Similarly, Compound.Finance — an on-chain protocol for borrowing/lending on Ethereum — has experienced roughly $85 million in volume since November 2018. In particular, the platform offered Maker Dai lending at the end of November 2018, which has surged to approximately $2.5 million in net borrowed Dai at the end of January this year.
According to Diar:
Currently, nearly 10% of all outstanding Dai is either available for supply, or borrowed against other assets on Compound.
Diar also notes that much of the volume of Dai lending indicates that borrowers are seeking more bullish trading exposure with their cryptocurrencies rather than to short assets.
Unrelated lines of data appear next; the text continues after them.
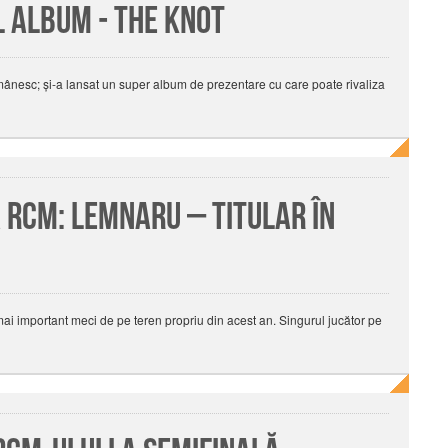
l album - The Knot
mânesc; și-a lansat un super album de prezentare cu care poate rivaliza
 RCM: Lemnaru – titular în
mai important meci de pe teren propriu din acest an. Singurul jucător pe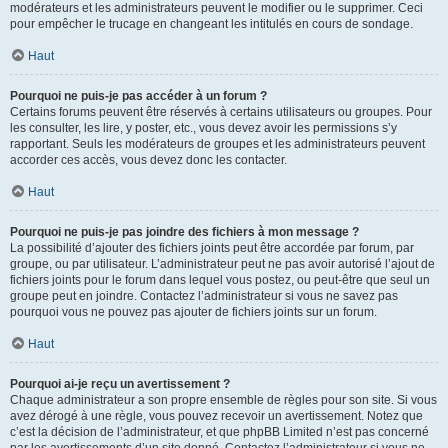
modérateurs et les administrateurs peuvent le modifier ou le supprimer. Ceci
pour empêcher le trucage en changeant les intitulés en cours de sondage.
Haut
Pourquoi ne puis-je pas accéder à un forum ?
Certains forums peuvent être réservés à certains utilisateurs ou groupes. Pour
les consulter, les lire, y poster, etc., vous devez avoir les permissions s’y
rapportant. Seuls les modérateurs de groupes et les administrateurs peuvent
accorder ces accès, vous devez donc les contacter.
Haut
Pourquoi ne puis-je pas joindre des fichiers à mon message ?
La possibilité d’ajouter des fichiers joints peut être accordée par forum, par
groupe, ou par utilisateur. L’administrateur peut ne pas avoir autorisé l’ajout de
fichiers joints pour le forum dans lequel vous postez, ou peut-être que seul un
groupe peut en joindre. Contactez l’administrateur si vous ne savez pas
pourquoi vous ne pouvez pas ajouter de fichiers joints sur un forum.
Haut
Pourquoi ai-je reçu un avertissement ?
Chaque administrateur a son propre ensemble de règles pour son site. Si vous
avez dérogé à une règle, vous pouvez recevoir un avertissement. Notez que
c’est la décision de l’administrateur, et que phpBB Limited n’est pas concerné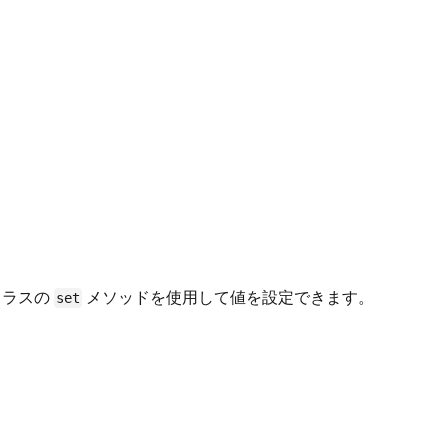
クラスの
メソッドを使用して値を設定できます。
set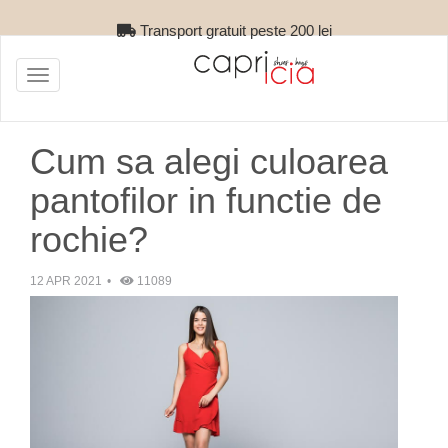
Retur gratuit
Toggle
navigation
Cum sa alegi culoarea
pantofilor in functie de
rochie?
12 APR 2021
11089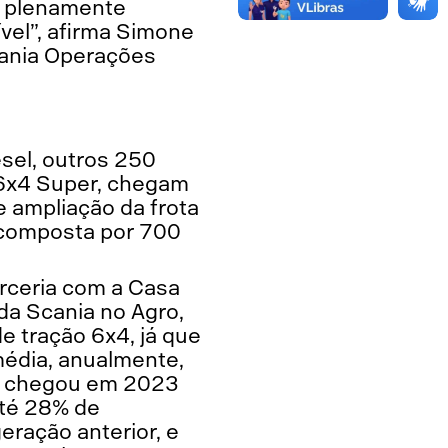
tá plenamente
vel”, afirma Simone
cania Operações
sel, outros 250
6x4 Super, chegam
e ampliação da frota
 composta por 700
arceria com a Casa
 da Scania no Agro,
 tração 6x4, já que
média, anualmente,
er chegou em 2023
até 28% de
eração anterior, e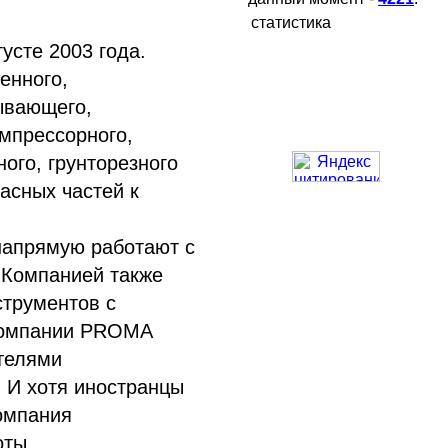
статистика
усте 2003 года.
енного,
ывающего,
омпрессорного,
ного, грунторезного
асных частей к
апрямую работают с
 Компанией также
струментов с
компании PROMA
телями
 И хотя иностранцы
омпания
оты.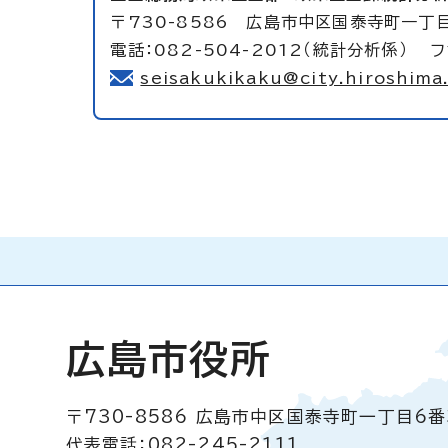
〒730-8586 広島市中区国泰寺町一丁目
電話：082-504-2012（統計分析係） フ
seisakukikaku@city.hiroshima.
広島市役所
〒730-8586
広島市中区国泰寺町一丁目6番
代表電話：082-245-2111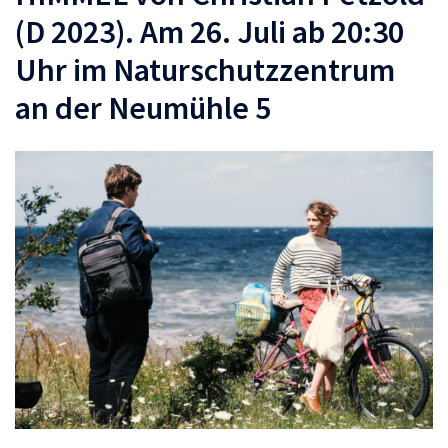
(D 2023). Am 26. Juli ab 20:30
Uhr im Naturschutzzentrum
an der Neumühle 5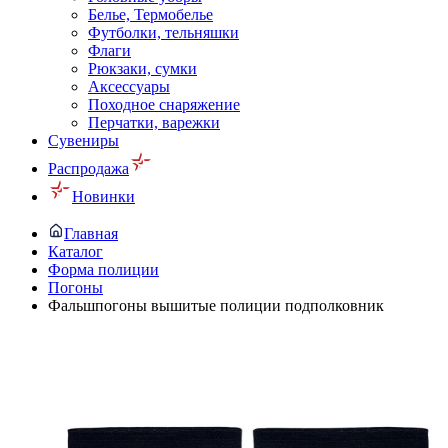
Белье, Термобелье
Футболки, тельняшки
Флаги
Рюкзаки, сумки
Аксессуары
Походное снаряжение
Перчатки, варежки
Сувениры
Распродажа
Новинки
Главная
Каталог
Форма полиции
Погоны
Фальшпогоны вышитые полиции подполковник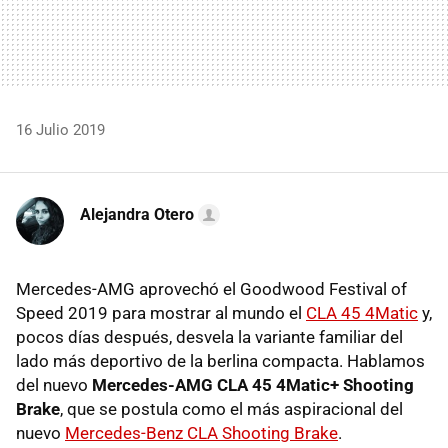
16 Julio 2019
Alejandra Otero
Mercedes-AMG aprovechó el Goodwood Festival of
Speed 2019 para mostrar al mundo el
CLA 45 4Matic
y,
pocos días después, desvela la variante familiar del
lado más deportivo de la berlina compacta. Hablamos
del nuevo
Mercedes-AMG CLA 45 4Matic+ Shooting
Brake
, que se postula como el más aspiracional del
nuevo
Mercedes-Benz CLA Shooting Brake
.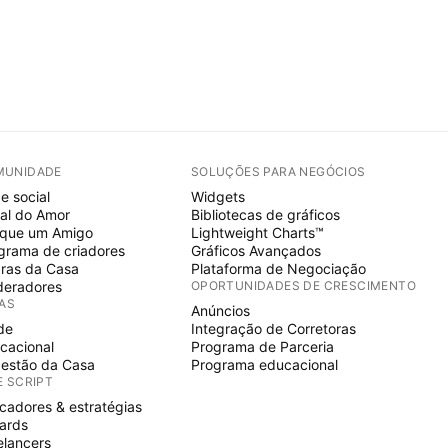
MUNIDADE
SOLUÇÕES PARA NEGÓCIOS
e social
Widgets
al do Amor
Bibliotecas de gráficos
ique um Amigo
Lightweight Charts™
grama de criadores
Gráficos Avançados
ras da Casa
Plataforma de Negociação
eradores
OPORTUNIDADES DE CRESCIMENTO
IAS
Anúncios
de
Integração de Corretoras
cacional
Programa de Parceria
estão da Casa
Programa educacional
E SCRIPT
icadores & estratégias
ards
elancers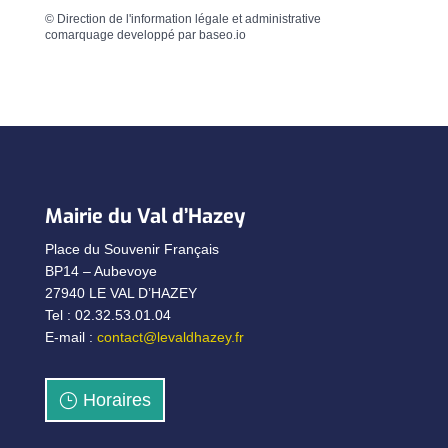
©
Direction de l'information légale et administrative
comarquage developpé par
baseo.io
Mairie du Val d’Hazey
Place du Souvenir Français
BP14 – Aubevoye
27940 LE VAL D’HAZEY
Tel : 02.32.53.01.04
E-mail :
contact@levaldhazey.fr
Horaires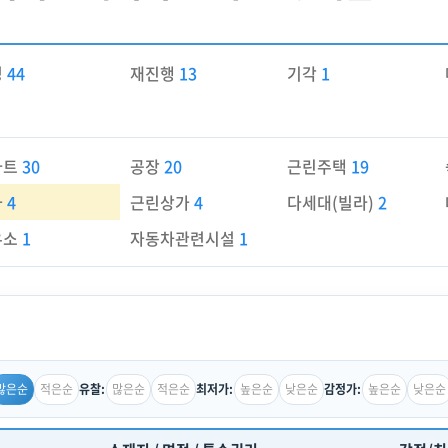
경
44
재진행
13
기각
1
파트
30
공장
20
근린주택
19
가
4
근린상가
4
다세대(빌라)
2
유소
1
자동차관련시설
1
많은순
적은순
많은순
적은순
높은순
낮은순
높은순
낮은순
유찰:
최저가:
감정가: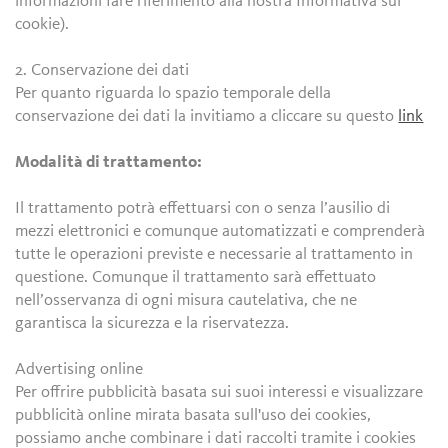
informazioni fare riferimento alla nostra Informativa sui
cookie).
2. Conservazione dei dati
Per quanto riguarda lo spazio temporale della
conservazione dei dati la invitiamo a cliccare su questo
link
Modalità di trattamento:
Il trattamento potrà effettuarsi con o senza l’ausilio di
mezzi elettronici e comunque automatizzati e comprenderà
tutte le operazioni previste e necessarie al trattamento in
questione. Comunque il trattamento sarà effettuato
nell’osservanza di ogni misura cautelativa, che ne
garantisca la sicurezza e la riservatezza.
Advertising online
Per offrire pubblicità basata sui suoi interessi e visualizzare
pubblicità online mirata basata sull'uso dei cookies,
possiamo anche combinare i dati raccolti tramite i cookies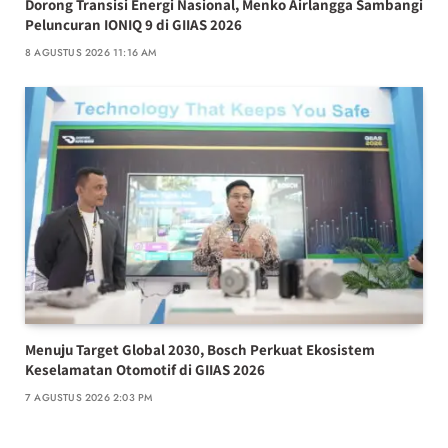
Dorong Transisi Energi Nasional, Menko Airlangga Sambangi
Peluncuran IONIQ 9 di GIIAS 2026
8 AGUSTUS 2026 11:16 AM
Menuju Target Global 2030, Bosch Perkuat Ekosistem
Keselamatan Otomotif di GIIAS 2026
7 AGUSTUS 2026 2:03 PM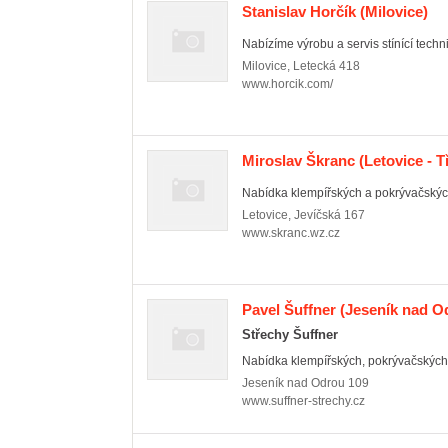
Stanislav Horčík
(Milovice)
Nabízíme výrobu a servis stínící technik
Milovice
,
Letecká 418
www.horcik.com/
Miroslav Škranc
(Letovice - T
Nabídka klempířských a pokrývačských
Letovice
,
Jevíčská 167
www.skranc.wz.cz
Pavel Šuffner
(Jeseník nad Od
Střechy Šuffner
Nabídka klempířských, pokrývačských a
Jeseník nad Odrou
109
www.suffner-strechy.cz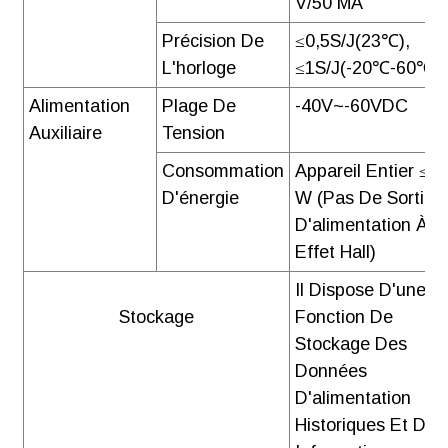
V/50 MA
Précision De
≤0,5S/j(23℃),
L'horloge
≤1S/j(-20℃-60℃),
Alimentation
Plage De
-40V~-60VDC
Auxiliaire
Tension
Consommation
Appareil Entier ≤ 2
D'énergie
W (pas De Sortie
D'alimentation À
Effet Hall)
Il Dispose D'une
Stockage
Fonction De
Stockage Des
Données
D'alimentation
Historiques Et Des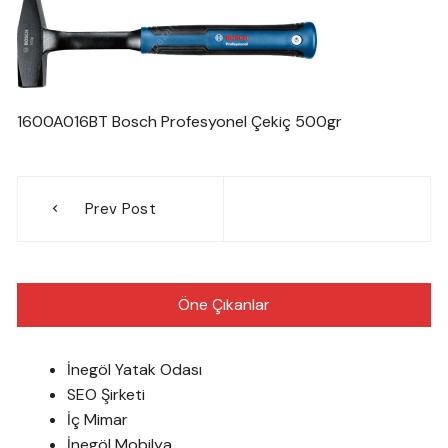
1600A016BT Bosch Profesyonel Çekiç 500gr
Yazı
Prev Post
gezinmesi
Öne Çıkanlar
İnegöl Yatak Odası
SEO Şirketi
İç Mimar
İnegöl Mobilya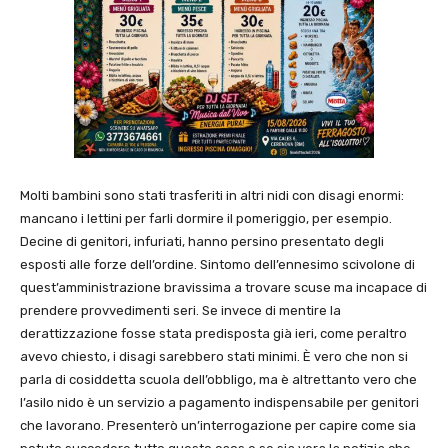
Molti bambini sono stati trasferiti in altri nidi con disagi enormi:
mancano i lettini per farli dormire il pomeriggio, per esempio.
Decine di genitori, infuriati, hanno persino presentato degli
esposti alle forze dell’ordine. Sintomo dell’ennesimo scivolone di
quest’amministrazione bravissima a trovare scuse ma incapace di
prendere provvedimenti seri. Se invece di mentire la
derattizzazione fosse stata predisposta già ieri, come peraltro
avevo chiesto, i disagi sarebbero stati minimi. È vero che non si
parla di cosiddetta scuola dell’obbligo, ma è altrettanto vero che
l’asilo nido è un servizio a pagamento indispensabile per genitori
che lavorano. Presenterò un’interrogazione per capire come sia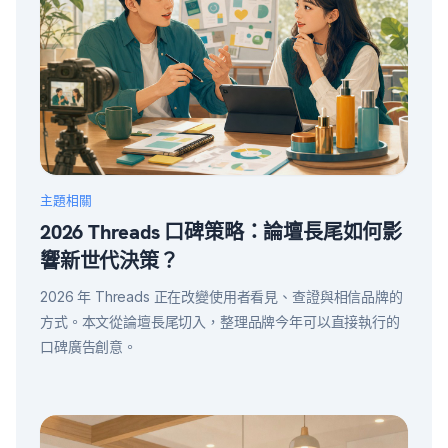
主題相關
2026 Threads 口碑策略：論壇長尾如何影
響新世代決策？
2026 年 Threads 正在改變使用者看見、查證與相信品牌的
方式。本文從論壇長尾切入，整理品牌今年可以直接執行的
口碑廣告創意。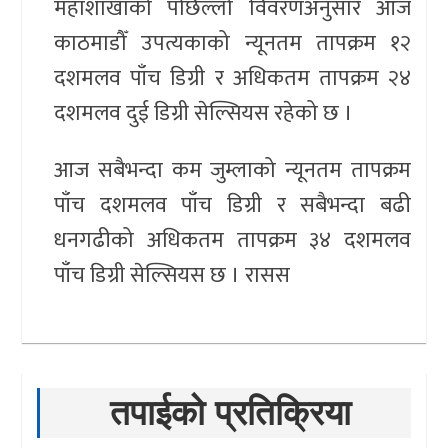
महाशाखाको पछिल्लो विवरणअनुसार आज
काठमाडौँ उपत्यकाको न्यूनतम तापक्रम १२
दशमलव पाँच डिग्री र अधिकतम तापक्रम २४
दशमलव दुई डिग्री सेल्सियस रहेको छ ।
आज सबैभन्दा कम जुम्लाको न्यूनतम तापक्रम
पाँच दशमलव पाँच डिग्री र सबैभन्दा बढी
धनगढीको अधिकतम तापक्रम ३४ दशमलव
पाँच डिग्री सेल्सियस छ । रासस
तपाईको प्रतिक्रिया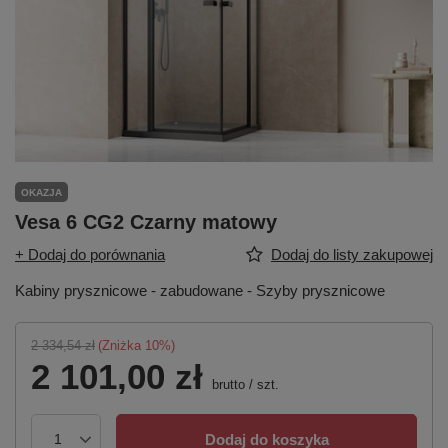
OKAZJA
Vesa 6 CG2 Czarny matowy
+ Dodaj do porównania
Dodaj do listy zakupowej
Kabiny prysznicowe - zabudowane - Szyby prysznicowe
2 334,54 zł
(Zniżka
10
%)
2 101,00 zł
brutto
/
szt.
Dodaj do koszyka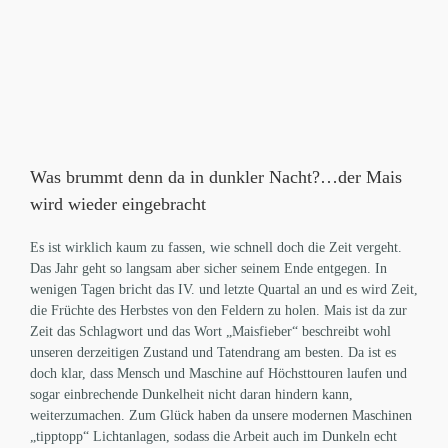
Was brummt denn da in dunkler Nacht?…der Mais
wird wieder eingebracht
Es ist wirklich kaum zu fassen, wie schnell doch die Zeit vergeht.
Das Jahr geht so langsam aber sicher seinem Ende entgegen. In
wenigen Tagen bricht das IV. und letzte Quartal an und es wird Zeit,
die Früchte des Herbstes von den Feldern zu holen. Mais ist da zur
Zeit das Schlagwort und das Wort „Maisfieber“ beschreibt wohl
unseren derzeitigen Zustand und Tatendrang am besten. Da ist es
doch klar, dass Mensch und Maschine auf Höchsttouren laufen und
sogar einbrechende Dunkelheit nicht daran hindern kann,
weiterzumachen. Zum Glück haben da unsere modernen Maschinen
„tipptopp“ Lichtanlagen, sodass die Arbeit auch im Dunkeln echt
The on-chain options for users seeking more conventional financial instruments are continuing to snowball. Maker’s collateralized debt positions (CDPs) already consist of nearly 1.5 percent of the total Ether in circulation locked up in CDPs, and services ranging from BlockFi to Nuo offer crypto-collateralized loans services.
Both on-chain and off-chain loan services present an intriguing development within the cryptocurrency markets. However, Diar notes that returns are slim for liquidity providers and have been steadily declining since November 2018.
Additionally, on-chain services like Compound. Finance and Maker CDPs have technical barriers to adoption, limiting their current usability to the small subset of the mainstream that is familiar with and comfortable utilizing decentralized financial tools. Dai’s surge in popularity is indicative of a growing audience of interest for on-chain debt instruments, but it remains unclear whether their popularity can rival more traditional off-chain services as more mainstream users tap into digital assets.